3 cybersecurity trends to look out for

Published on 19/07/2023 in Tech, tips & tricks

Cybersecurity events such as the RSA Conference in San Francisco and Cybersec Europe, offer a visionary look at the sector. Wouter Vandenbussche, product owner Cybersecurity, has put together a few notable trends.

3 cybersecurity trends to look out for

1. AI creates new challenges

“AI is everywhere,” says Wouter Vandenbussche. “For the time being, most instances are still rather visionary, with very few testimonies about actual implementations. It’s still a little early to be talking about generative AI. The most important area of application for AI seems to be the SOC (Security Operations Center). AI acts as a kind of assistant to the SOC analyst and sometimes almost entirely replaces his/her full range of tasks. In the long run, AI will likely be a valuable tool in the fight against malicious AI applications.”

2. Consolidation

Experts at cybersecurity events confirm the consolidation that has been taking place in the sector for some time. Vandenbussche explains: “Consolidation is generating some tension in the market. In some cases, it demonstrates the shortcomings of best-of-breed solutions. Applications are not integrated, which complicates implementation and makes it less easy to anticipate incidents and a changing IT environment. Integrated platforms tend to respond faster and work on a larger scale.

So, consolidation certainly offers advantages. Nevertheless, new security companies are still providing a lot of innovation. Which shows that platforms are not yet covering all security needs. Some new solutions and value propositions are upcoming, such as SASE (Secure Access Service Edge). That's going to be a pretty dominant cybersecurity architecture.”

In the long run, AI will likely be a valuable tool in the fight against malicious AI applications.
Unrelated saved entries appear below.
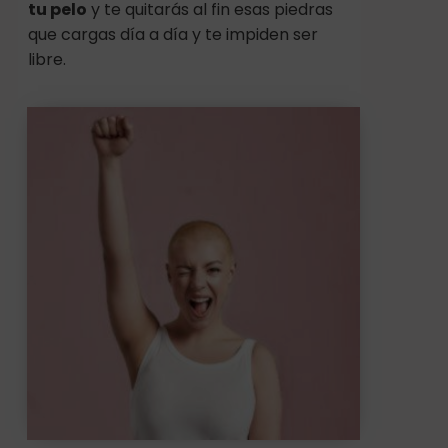
tu pelo
y te quitarás al fin esas piedras
que cargas día a día y te impiden ser
libre.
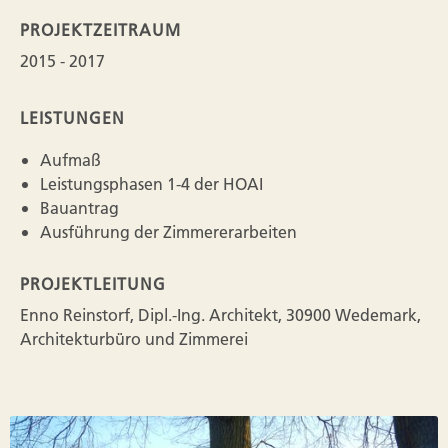
PROJEKTZEITRAUM
2015 - 2017
LEISTUNGEN
Aufmaß
Leistungsphasen 1-4 der HOAI
Bauantrag
Ausführung der Zimmererarbeiten
PROJEKTLEITUNG
Enno Reinstorf, Dipl.-Ing. Architekt, 30900 Wedemark,
Architekturbüro und Zimmerei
Wouter Vandenbussche, Product Owner Cybersecurity Services at Proximus


3. Responsive approach

“In addition to prevention, detection and response technologies and services have also come to the forefront in recent years,” Vandenbussche continued. Hackers are increasingly able to evade the protection mechanisms, which means that prevention alone is no longer enough. “Solutions such as Endpoint Detection and Response (EDR) and Cross Detection and Response (XDR) are therefore becoming more commonplace. These solutions use machine learning and AI to discover automated security alerts on the abovementioned integrated platforms.

However, many organizations lack the knowledge and the employees to continuously monitor security alerts. That’s where MDR (managed detection and response) service providers step in, by performing the analysis and response actions for their customers. Another observation: those in control of their cybersecurity environment are able to act more proactively.”
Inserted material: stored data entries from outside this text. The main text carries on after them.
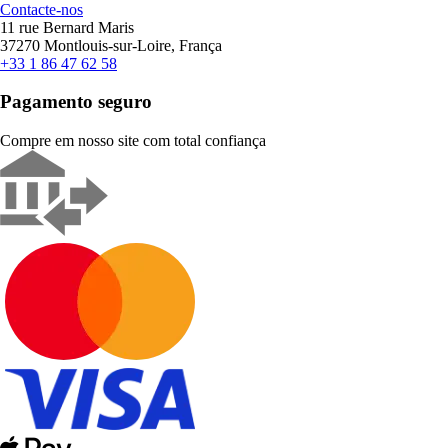
Contacte-nos
11 rue Bernard Maris
37270 Montlouis-sur-Loire, França
+33 1 86 47 62 58
Pagamento seguro
Compre em nosso site com total confiança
For Wouter Vandenbussche, many trends simply confirmed what Proximus itself is detecting within the cybersecurity landscape. “By attending conferences such as RSA 2023 and Cybersec Europe, we are keeping our finger on the pulse with the new trends and technologies. It provides us with valuable information, which we can then share with our customers. It assures them of an optimal service and a proactive approach by our cyber security experts.”

3 tips for applying existing technologies in a different business context

  • The supply chain is the preferred attack domain of hackers and companies have to think about risk management by third parties.
  • During the Covid pandemic, many companies opened their production environment to third parties. These companies must not forget to secure their production environment because it is now connected to the cloud.
  • SASE architecture can replace a traditional security infrastructure by connecting users and things to applications.
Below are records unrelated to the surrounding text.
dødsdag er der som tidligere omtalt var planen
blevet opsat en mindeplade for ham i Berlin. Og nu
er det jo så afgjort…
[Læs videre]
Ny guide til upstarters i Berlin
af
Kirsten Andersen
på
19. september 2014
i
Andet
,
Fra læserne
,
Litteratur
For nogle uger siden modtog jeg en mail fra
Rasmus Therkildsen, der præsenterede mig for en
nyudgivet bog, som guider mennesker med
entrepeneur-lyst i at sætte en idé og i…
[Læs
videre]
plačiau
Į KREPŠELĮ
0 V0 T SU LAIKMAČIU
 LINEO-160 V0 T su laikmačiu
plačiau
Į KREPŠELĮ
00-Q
6 recurring technology themes to keep an eye on

  • Developing secure software comes with new challenges: from API security and open source software libraries to managing cloud configuration.
  • Quantum computing and quantum key distribution (QKD) were discussed in detail at RSA for the first time.
  • Homomorphic crypto allows data to be processed while remaining encrypted. Important here: regulation and compliance.
  • The privacy aspect came up frequently.
  • Cybercrime is not easy to define.
  • Many industries view cybersecurity as a critical sector, boosting investment.